The scientists growl each other awake at breakfast, swap tablemates repeatedly to rotate shop talk at lunch and dinner, lie in wait for famous companions after meetings, and even accompany departing speakers to the airport thirty-four miles away in order to get in a few more licks during the taxi ride.

The Gordon Conferences have been so secluded that they have gone on for twenty-five years without being known to the lay public or even to many scientists. Strictly an invitation affair, they are rigorously limited in size to assure the utmost communication of advanced ideas. No other meetings are allowed on the host campuses throughout the summer, so that any conferee may talk freely to anyone he meets without fear of violated con-fidence. All discussion is off the record. Reporters are barred.

[The] late Dr. Neil E. Gordon, the Johns Hopkins University chemistry professor … realize[d] far better than many more brilliant and gifted contemporaries that growing specialization was gradually cutting science up into small, isolated bits and that something had to be done to fit those fragments to the increasingly complex problems of human society.

It was the fashion then to be concerned with applied science, with the practical use of past discovery. Dr. Gordon moved in the opposite direction, out to the frontier of the future.

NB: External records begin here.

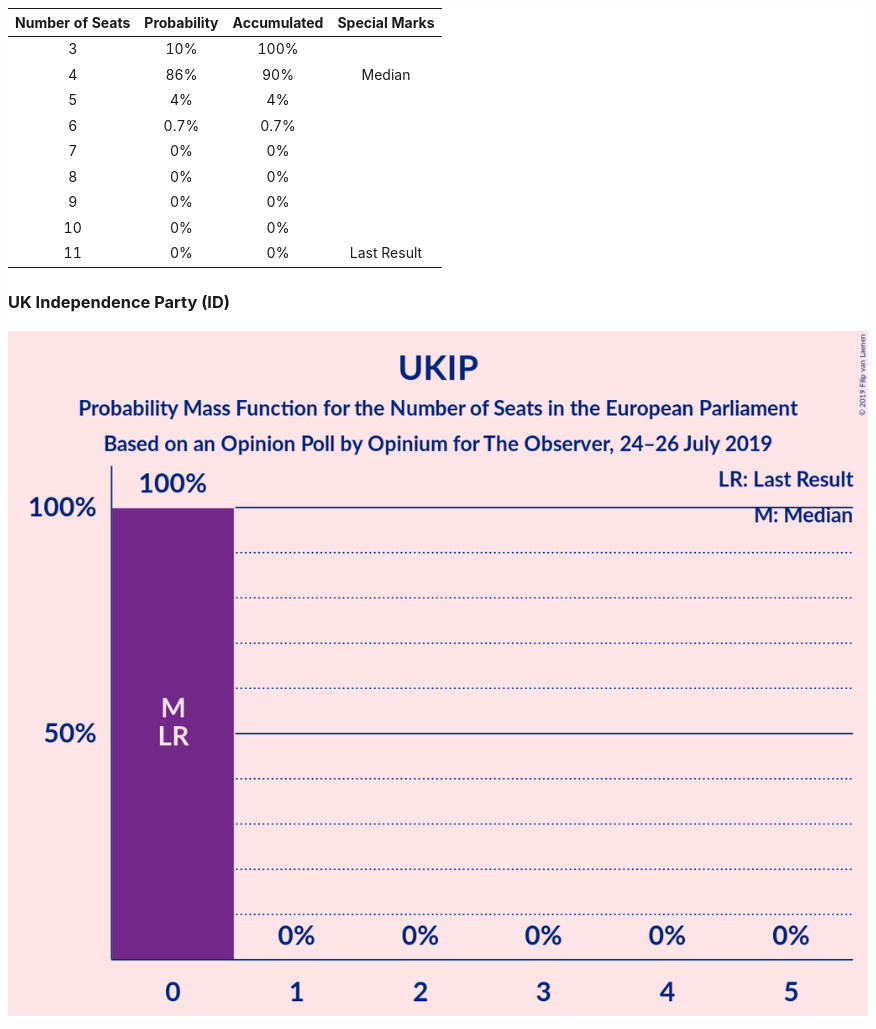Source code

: | Number of Seats | Probability | Accumulated | Special Marks |
|:---------------:|:-----------:|:-----------:|:-------------:|
| 3 | 10% | 100% |  |
| 4 | 86% | 90% | Median |
| 5 | 4% | 4% |  |
| 6 | 0.7% | 0.7% |  |
| 7 | 0% | 0% |  |
| 8 | 0% | 0% |  |
| 9 | 0% | 0% |  |
| 10 | 0% | 0% |  |
| 11 | 0% | 0% | Last Result |

### UK Independence Party (ID)

![Graph with seats probability mass function not yet produced](2019-07-26-Opinium-coalitions-seats-pmf-ukip.png "Seats Probability Mass Function")
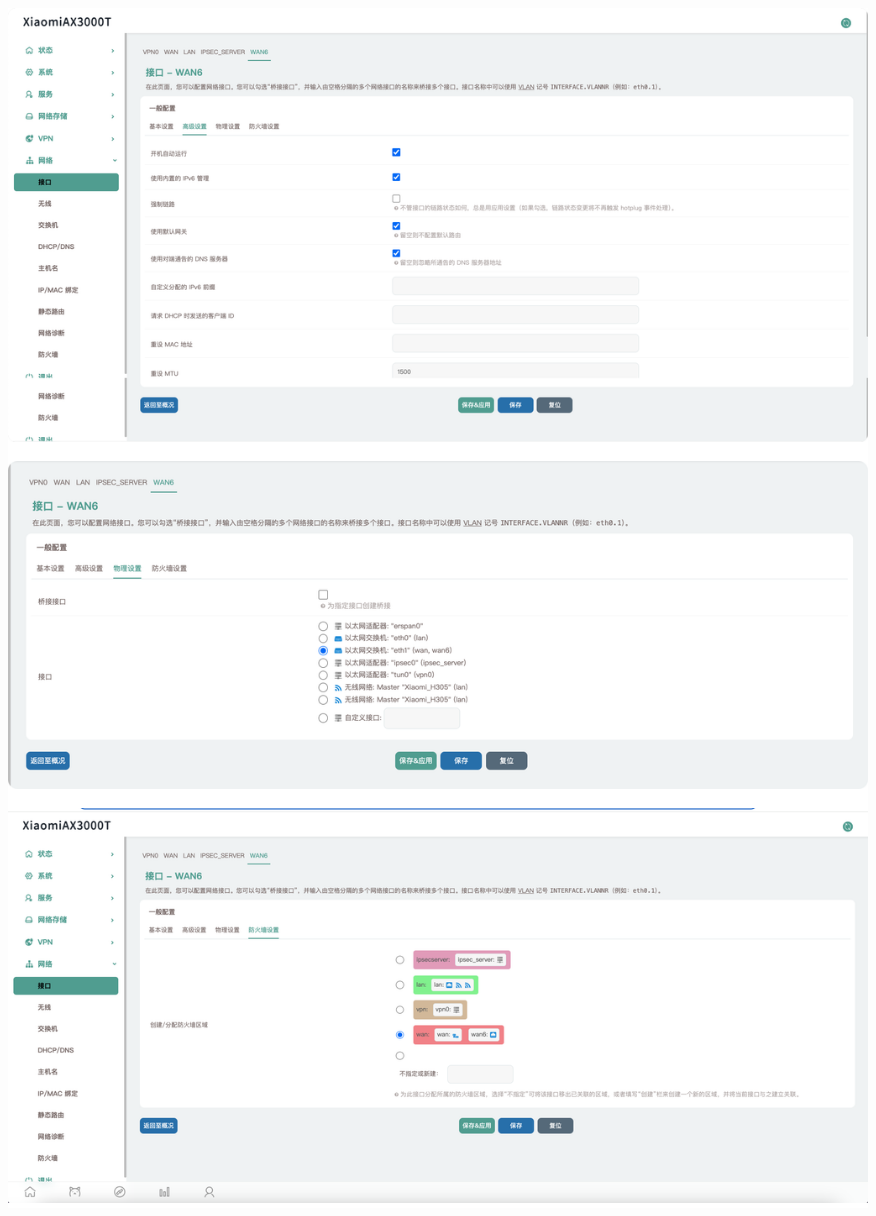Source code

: ![](images/20240802200014image693.png)

![](images/20240802200132image877.png)

![](images/20240802200209image844.png)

Formal papers were discouraged from the very beginning. Open, free discussion was the purpose of the meetings, and the subject matter was circumscribed to research in progress, incomplete experiments, new theories not yet boiled down onto paper for publication. Gibson Island became a scientific testing ground, a place where daring young minds could throw offbeat ideas at older heads crammed with experience and skepticism. Only two meetings were held each day, one in mid-morning, one after dinner at night. The rest of the time was spent in sporadic discussion on the golf course, on the tennis courts, in the swimming pool, on the bayshore with fishing pole in hand, or out on the water under sail. The trumpet vines, the mockingbirds, the osprey’s nests, and the mint juleps were just about as far from the conventional conception of a test tube as can readily be imagined. Yet the island was in constant ferment with original thought. Charles Allen Thomas, now president of the Monsanto Chemical Company, recalls how he as a “struggling young research chemist” was invited to a session and returned to his lab “with renewed vigor… to my work.”

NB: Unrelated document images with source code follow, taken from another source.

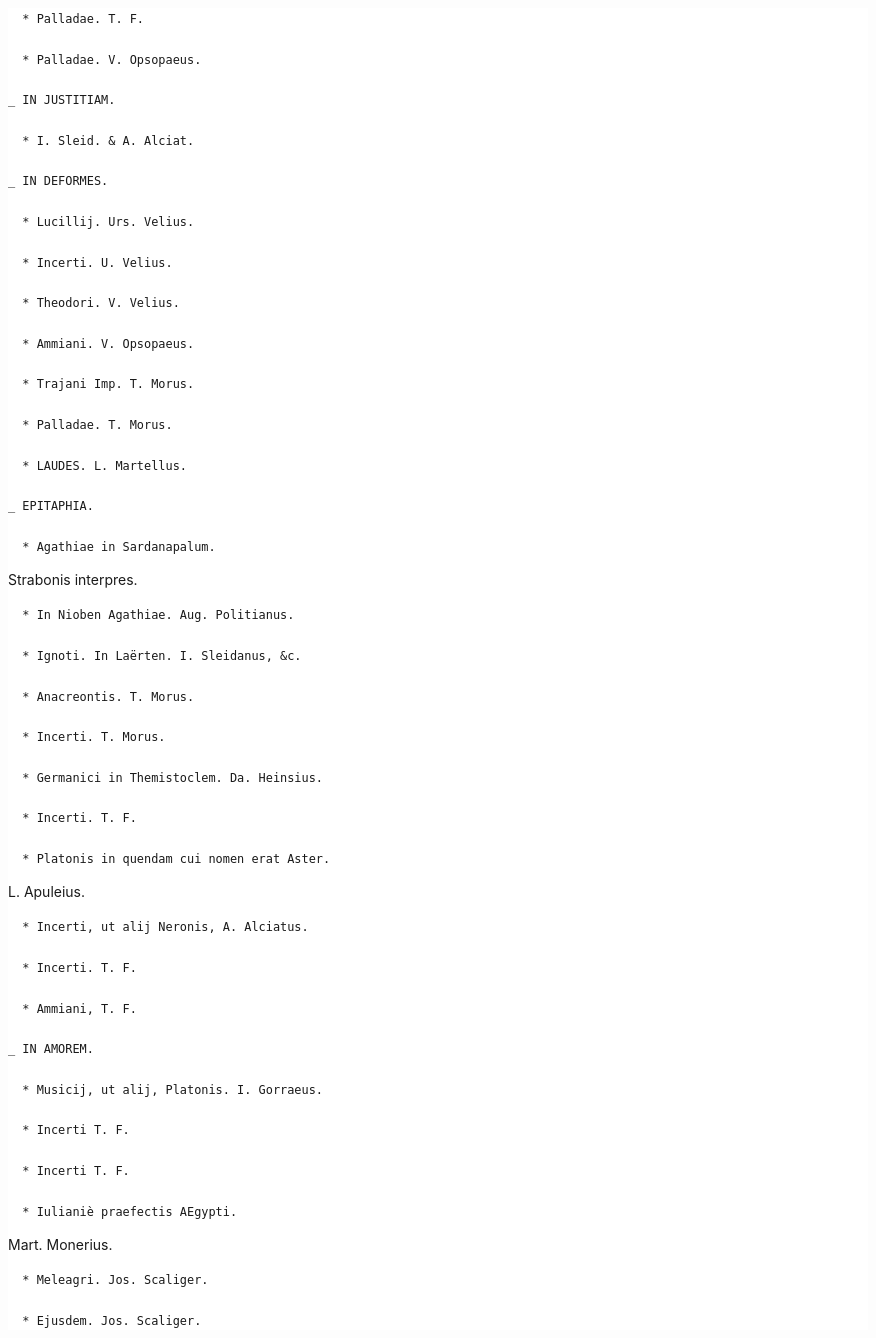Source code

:       * Palladae. T. F.

      * Palladae. V. Opsopaeus.

    _ IN JUSTITIAM.

      * I. Sleid. & A. Alciat.

    _ IN DEFORMES.

      * Lucillij. Urs. Velius.

      * Incerti. U. Velius.

      * Theodori. V. Velius.

      * Ammiani. V. Opsopaeus.

      * Trajani Imp. T. Morus.

      * Palladae. T. Morus.

      * LAUDES. L. Martellus.

    _ EPITAPHIA.

      * Agathiae in Sardanapalum.
Strabonis interpres.

      * In Nioben Agathiae. Aug. Politianus.

      * Ignoti. In Laërten. I. Sleidanus, &c.

      * Anacreontis. T. Morus.

      * Incerti. T. Morus.

      * Germanici in Themistoclem. Da. Heinsius.

      * Incerti. T. F.

      * Platonis in quendam cui nomen erat Aster.
L. Apuleius.

      * Incerti, ut alij Neronis, A. Alciatus.

      * Incerti. T. F.

      * Ammiani, T. F.

    _ IN AMOREM.

      * Musicij, ut alij, Platonis. I. Gorraeus.

      * Incerti T. F.

      * Incerti T. F.

      * Iulianiè praefectis AEgypti.
Mart. Monerius.

      * Meleagri. Jos. Scaliger.

      * Ejusdem. Jos. Scaliger.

Dr. Gordon’s rule for dress on Gibson Island was “No jacket, no necktie, shorts if you want to wear them.” This shocked the staid members of the Gibson Island Club, even after the Gordon Conferences moved from the club lounge to the boathouse.…A climax arrived when one conferee overheard an exchange between two Baltimore aristocrats ensconced on the club verandah, in rocking chairs. “Who are those people who have invaded our island?” the one lady inquired. “Oh,” the other replied with a sniff, “they’re Doctor Gordon’s serious thinkers.”

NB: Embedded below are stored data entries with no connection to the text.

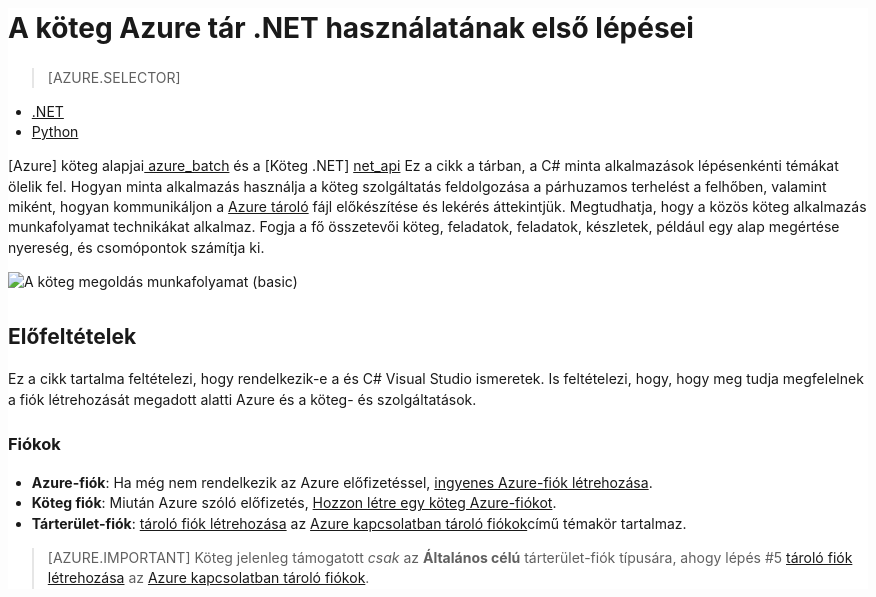 <properties
    pageTitle="Oktatóanyag – első lépések az Azure köteg .NET tár |} Microsoft Azure"
    description="Ismerje meg, hogy az Azure köteget, és a köteg szolgáltatás, és egy példa forgatókönyv fejlesztésével alapfogalmak."
    services="batch"
    documentationCenter=".net"
    authors="mmacy"
    manager="timlt"
    editor=""/>

<tags
    ms.service="batch"
    ms.devlang="dotnet"
    ms.topic="hero-article"
    ms.tgt_pltfrm="na"
    ms.workload="big-compute"
    ms.date="08/15/2016"
    ms.author="marsma"/>

# <a name="get-started-with-the-azure-batch-library-for-net"></a>A köteg Azure tár .NET használatának első lépései

> [AZURE.SELECTOR]
- [.NET](batch-dotnet-get-started.md)
- [Python](batch-python-tutorial.md)

[Azure] köteg alapjai[ azure_batch] és a [Köteg .NET] [ net_api] Ez a cikk a tárban, a C# minta alkalmazások lépésenkénti témákat ölelik fel. Hogyan minta alkalmazás használja a köteg szolgáltatás feldolgozása a párhuzamos terhelést a felhőben, valamint miként, hogyan kommunikáljon a [Azure tároló](../storage/storage-introduction.md) fájl előkészítése és lekérés áttekintjük. Megtudhatja, hogy a közös köteg alkalmazás munkafolyamat technikákat alkalmaz. Fogja a fő összetevői köteg, feladatok, feladatok, készletek, például egy alap megértése nyereség, és csomópontok számítja ki.

![A köteg megoldás munkafolyamat (basic)][11]<br/>

## <a name="prerequisites"></a>Előfeltételek

Ez a cikk tartalma feltételezi, hogy rendelkezik-e a és C# Visual Studio ismeretek. Is feltételezi, hogy, hogy meg tudja megfelelnek a fiók létrehozását megadott alatti Azure és a köteg- és szolgáltatások.

### <a name="accounts"></a>Fiókok

- **Azure-fiók**: Ha még nem rendelkezik az Azure előfizetéssel, [ingyenes Azure-fiók létrehozása][azure_free_account].
- **Köteg fiók**: Miután Azure szóló előfizetés, [Hozzon létre egy köteg Azure-fiókot](batch-account-create-portal.md).
- **Tárterület-fiók**: [tároló fiók létrehozása](../storage/storage-create-storage-account.md#create-a-storage-account) az [Azure kapcsolatban tároló fiókok](../storage/storage-create-storage-account.md)című témakör tartalmaz.

> [AZURE.IMPORTANT] Köteg jelenleg támogatott *csak* az **Általános célú** tárterület-fiók típusára, ahogy lépés #5 [tároló fiók létrehozása](../storage/storage-create-storage-account.md#create-a-storage-account) az [Azure kapcsolatban tároló fiókok](../storage/storage-create-storage-account.md).


[azure_batch]: https://azure.microsoft.com/services/batch/
[azure_free_account]: https://azure.microsoft.com/free/
[azure_portal]: https://portal.azure.com
[batch_learning_path]: https://azure.microsoft.com/documentation/learning-paths/batch/
[github_batchexplorer]: https://github.com/Azure/azure-batch-samples/tree/master/CSharp/BatchExplorer
[github_dotnettutorial]: https://github.com/Azure/azure-batch-samples/tree/master/CSharp/ArticleProjects/DotNetTutorial
[github_samples]: https://github.com/Azure/azure-batch-samples
[github_samples_common]: https://github.com/Azure/azure-batch-samples/tree/master/CSharp/Common
[github_samples_zip]: https://github.com/Azure/azure-batch-samples/archive/master.zip
[github_topnwords]: https://github.com/Azure/azure-batch-samples/tree/master/CSharp/TopNWords
[net_api]: http://msdn.microsoft.com/library/azure/mt348682.aspx
[net_api_storage]: https://msdn.microsoft.com/library/azure/mt347887.aspx
[net_batchclient]: https://msdn.microsoft.com/library/azure/microsoft.azure.batch.batchclient.aspx
[net_cloudblobclient]: https://msdn.microsoft.com/library/microsoft.windowsazure.storage.blob.cloudblobclient.aspx
[net_cloudblobcontainer]: https://msdn.microsoft.com/library/microsoft.windowsazure.storage.blob.cloudblobcontainer.aspx
[net_cloudstorageaccount]: https://msdn.microsoft.com/library/azure/microsoft.windowsazure.storage.cloudstorageaccount.aspx
[net_cloudserviceconfiguration]: https://msdn.microsoft.com/library/azure/microsoft.azure.batch.cloudserviceconfiguration.aspx
[net_container_delete]: https://msdn.microsoft.com/library/microsoft.windowsazure.storage.blob.cloudblobcontainer.deleteifexistsasync.aspx
[net_job]: https://msdn.microsoft.com/library/azure/microsoft.azure.batch.cloudjob.aspx
[net_job_poolinfo]: https://msdn.microsoft.com/library/azure/microsoft.azure.batch.protocol.models.cloudjob.poolinformation.aspx
[net_joboperations]: https://msdn.microsoft.com/library/azure/microsoft.azure.batch.batchclient.joboperations
[net_joboperations_terminatejob]: https://msdn.microsoft.com/library/azure/microsoft.azure.batch.joboperations.terminatejobasync.aspx
[net_jobpreptask]: https://msdn.microsoft.com/library/azure/microsoft.azure.batch.cloudjob.jobpreparationtask.aspx
[net_jobreltask]: https://msdn.microsoft.com/library/azure/microsoft.azure.batch.cloudjob.jobreleasetask.aspx
[net_node]: https://msdn.microsoft.com/library/azure/microsoft.azure.batch.computenode.aspx
[net_odatadetaillevel]: https://msdn.microsoft.com/library/azure/microsoft.azure.batch.odatadetaillevel.aspx
[net_pool]: https://msdn.microsoft.com/library/azure/microsoft.azure.batch.cloudpool.aspx
[net_pool_create]: https://msdn.microsoft.com/library/azure/microsoft.azure.batch.pooloperations.createpool.aspx
[net_pool_starttask]: https://msdn.microsoft.com/library/azure/microsoft.azure.batch.cloudpool.starttask.aspx
[net_pooloperations]: https://msdn.microsoft.com/library/azure/microsoft.azure.batch.batchclient.pooloperations
[net_resourcefile]: https://msdn.microsoft.com/library/azure/microsoft.azure.batch.resourcefile.aspx
[net_resourcefile_blobsource]: https://msdn.microsoft.com/library/azure/microsoft.azure.batch.resourcefile.blobsource.aspx
[net_sas_blob]: https://msdn.microsoft.com/library/azure/microsoft.windowsazure.storage.blob.cloudblob.getsharedaccesssignature.aspx
[net_sas_container]: https://msdn.microsoft.com/library/azure/microsoft.windowsazure.storage.blob.cloudblobcontainer.getsharedaccesssignature.aspx
[net_starttask]: https://msdn.microsoft.com/library/azure/microsoft.azure.batch.starttask.aspx
[net_starttask_resourcefiles]: https://msdn.microsoft.com/library/azure/microsoft.azure.batch.starttask.resourcefiles.aspx
[net_task]: https://msdn.microsoft.com/library/azure/microsoft.azure.batch.cloudtask.aspx
[net_task_resourcefiles]: https://msdn.microsoft.com/library/azure/microsoft.azure.batch.cloudtask.resourcefiles.aspx
[net_taskstate]: https://msdn.microsoft.com/library/azure/microsoft.azure.batch.common.taskstate.aspx
[net_taskstatemonitor]: https://msdn.microsoft.com/library/azure/microsoft.azure.batch.taskstatemonitor.aspx
[net_thread_sleep]: https://msdn.microsoft.com/library/274eh01d(v=vs.110).aspx
[net_virtualmachineconfiguration]: https://msdn.microsoft.com/library/azure/microsoft.azure.batch.virtualmachineconfiguration.aspx
[nuget_packagemgr]: https://docs.nuget.org/consume/installing-nuget
[nuget_restore]: https://docs.nuget.org/consume/package-restore/msbuild-integrated#enabling-package-restore-during-build
[storage_explorers]: http://storageexplorer.com/
[visual_studio]: https://www.visualstudio.com/products/vs-2015-product-editions
[1]: ./media/batch-dotnet-get-started/batch_workflow_01_sm.png "Tárolók létrehozása az Azure-tárolóhoz"
[2]: ./media/batch-dotnet-get-started/batch_workflow_02_sm.png "Tárolók tevékenység alkalmazás és a beviteli (adatok) fájlok feltöltése"
[3]: ./media/batch-dotnet-get-started/batch_workflow_03_sm.png "Köteg készlet létrehozása"
[4]: ./media/batch-dotnet-get-started/batch_workflow_04_sm.png "Köteg feladat létrehozása"
[5]: ./media/batch-dotnet-get-started/batch_workflow_05_sm.png "Tevékenységek hozzáadása a projekthez"
[6]: ./media/batch-dotnet-get-started/batch_workflow_06_sm.png "Képernyő-feladatok"
[7]: ./media/batch-dotnet-get-started/batch_workflow_07_sm.png "Töltse le a tevékenység kimeneti tárhely"
[8]: ./media/batch-dotnet-get-started/batch_workflow_sm.png "A köteg megoldás munkafolyamat (teljes diagram)"
[9]: ./media/batch-dotnet-get-started/credentials_batch_sm.png "A portál a köteg hitelesítő adatok"
[10]: ./media/batch-dotnet-get-started/credentials_storage_sm.png "Tárterület hitelesítő adatok portálon"
[11]: ./media/batch-dotnet-get-started/batch_workflow_minimal_sm.png "A köteg megoldás munkafolyamat (minimális diagram)"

The seriousness of the thinking has not been lessened since the Gordon Conferences shifted from the muggy Chesapeake to the cool, pond-dotted undulations of New Hampshire in 1947. But the natives of the White Mountain foothills are proud of it. “When,” they ask me each spring, “will the scientists come this year?”

Editor's Note: The late W. george parks was the director of the Gordon Research Conferences from 1947 to 1968. This abridged essay has been reprinted with permission from the 4 August 1956 issue of Saturday Review (pp. 42-49). Permission was graciously donated by Bob Guccione, who congratulates the Gordon Research Conferences on its 75th anniversary.